Un pequeño ajuste en la alimentación, como aumentar el consumo de legumbres y alimentos de soja, podría reducir el riesgo de presión arterial alta hasta en un 30%, según un reciente estudio internacional. Esta condición afecta a 1.400 millones de adultos en todo el mundo y constituye un factor de riesgo principal para infartos, insuficiencia cardíaca y accidentes cerebrovasculares, según Science Focus.
Incorporar más legumbres —como frijoles, guisantes o lentejas— y alimentos derivados de la soja —incluyendo tofu, edamame y miso— puede disminuir la probabilidad de padecer presión arterial alta en la vida adulta.
Según el estudio citado por Science Focus, una ingesta diaria cercana a 170 gramos de legumbres o de 60 a 80 gramos de productos de soja representa una estrategia sencilla y sostenible para prevenir enfermedades cardiovasculares.
El estudio, liderado por el doctor Dagfinn Aune del Imperial College London y la Oslo New University, analizó datos de 300.000 adultos reunidos a partir de 12 investigaciones previas. Los participantes provenían de Estados Unidos, Irán, Corea del Sur, Japón, Francia y Reino Unido. El análisis agrupó a los individuos en función de la frecuencia con la que consumían legumbres y soja, y luego comparó el riesgo de desarrollar presión arterial alta en cada grupo.

Las personas que alcanzaron una mayor ingesta diaria de estos alimentos presentaron una disminución relevante en el riesgo de presión arterial alta. El consumo regular de aproximadamente 170 gramos de legumbres y entre 60 y 80 gramos de soja al día se asoció a una reducción del 30% en la probabilidad de desarrollar esta dolencia en comparación con quienes no incluían estos productos en su dieta.
Además, el grupo con mayor consumo de legumbres registró un riesgo 16% menor de padecer presión arterial alta, y el de soja, un 19% menos, en comparación con los grupos de consumo bajo.
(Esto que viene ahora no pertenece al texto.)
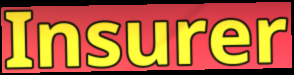
Insurer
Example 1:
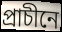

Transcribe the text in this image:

প্ৰাচীনে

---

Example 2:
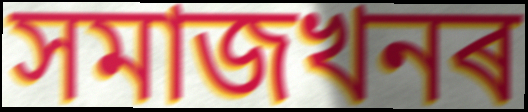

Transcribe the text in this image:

সমাজখনৰ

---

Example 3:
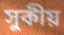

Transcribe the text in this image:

সুকীয়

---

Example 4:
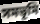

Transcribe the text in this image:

সমভূমি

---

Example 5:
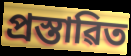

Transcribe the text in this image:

প্ৰস্তাৱিত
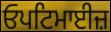
ਓਪਟਿਮਾਈਜ਼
Estos resultados, recogidos por Science Focus, refuerzan la importancia de priorizar fuentes vegetales de proteína en la alimentación.
Aune destacó que incrementar estos alimentos significa, además, una alternativa económica y sostenible para reducir la hipertensión y las enfermedades relacionadas. El investigador añadió que esta estrategia ayudaría a disminuir el impacto de la presión arterial alta y sus complicaciones a nivel global, según recogió Science Focus.
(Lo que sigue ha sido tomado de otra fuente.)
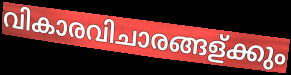
വികാരവിചാരങ്ങള്ക്കും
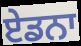
ਏਡਨਾ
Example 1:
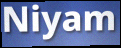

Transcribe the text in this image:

Niyam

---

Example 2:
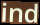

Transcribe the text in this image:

ind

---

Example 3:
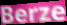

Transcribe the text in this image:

Berze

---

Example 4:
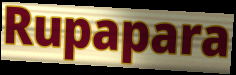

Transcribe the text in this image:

Rupapara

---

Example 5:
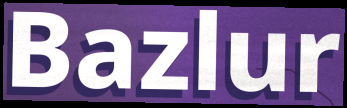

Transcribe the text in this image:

Beneficios nutricionales de las legumbres y la soja
El posible efecto protector de las legumbres y la soja está vinculado a su composición enriquecida en nutrientes. Los autores del estudio resaltan especialmente el potasio, magnesio, fibra e isoflavonas (antioxidantes). Estos compuestos ayudan a preservar la salud de los vasos sanguíneos y a mantener cifras de presión arterial saludables, lo que contribuye a reducir el riesgo cardiovascular total.

En concreto, la fibra favorece la estabilidad de los niveles de colesterol y glucosa en sangre. El potasio y el magnesio intervienen en la regulación de la función de los vasos sanguíneos y en el equilibrio de la presión arterial. Las isoflavonas presentes en la soja actúan como antioxidantes y protegen las células vasculares, según expuso Science Focus.
Consideraciones y recomendaciones sobre los resultados
El equipo investigador subraya que los datos proceden de estudios observacionales, lo que significa que no permiten demostrar una relación de causa y efecto directa. Sin embargo, Aune señaló a Science Focus que el vínculo descrito es tan significativo que apunta a la posibilidad de una relación causal.
Aunque serán necesarias futuras investigaciones para clarificar los mecanismos implicados, los expertos resaltan el potencial de una dieta rica en vegetales para combatir la presión arterial alta. Dada la creciente cantidad de adultos afectados —alrededor de 1.400 millones entre 30 y 79 años a nivel mundial—, la adopción de medidas accesibles y sostenibles adquiere especial importancia.

La presión arterial alta continúa siendo una de las principales causas de infartos, insuficiencia cardíaca y accidentes cerebrovasculares. Además, muchas personas desconocen que la padecen hasta que surge una complicación médica seria.
Según el análisis difundido por Science Focus, incrementar el consumo de legumbres y productos de soja contribuye no solo a la prevención de la presión arterial alta, sino también a la protección general de la salud pública.
Añadir más legumbres y alimentos de soja a la alimentación cotidiana aporta nutrientes esenciales para la salud cardiovascular, ayuda a regular la presión arterial y reduce el riesgo de enfermedades cardíacas, según los datos revisados en el estudio.
Integrar estos alimentos en la dieta diaria puede representar un cambio real y duradero para la salud del corazón, tanto a nivel individual como poblacional.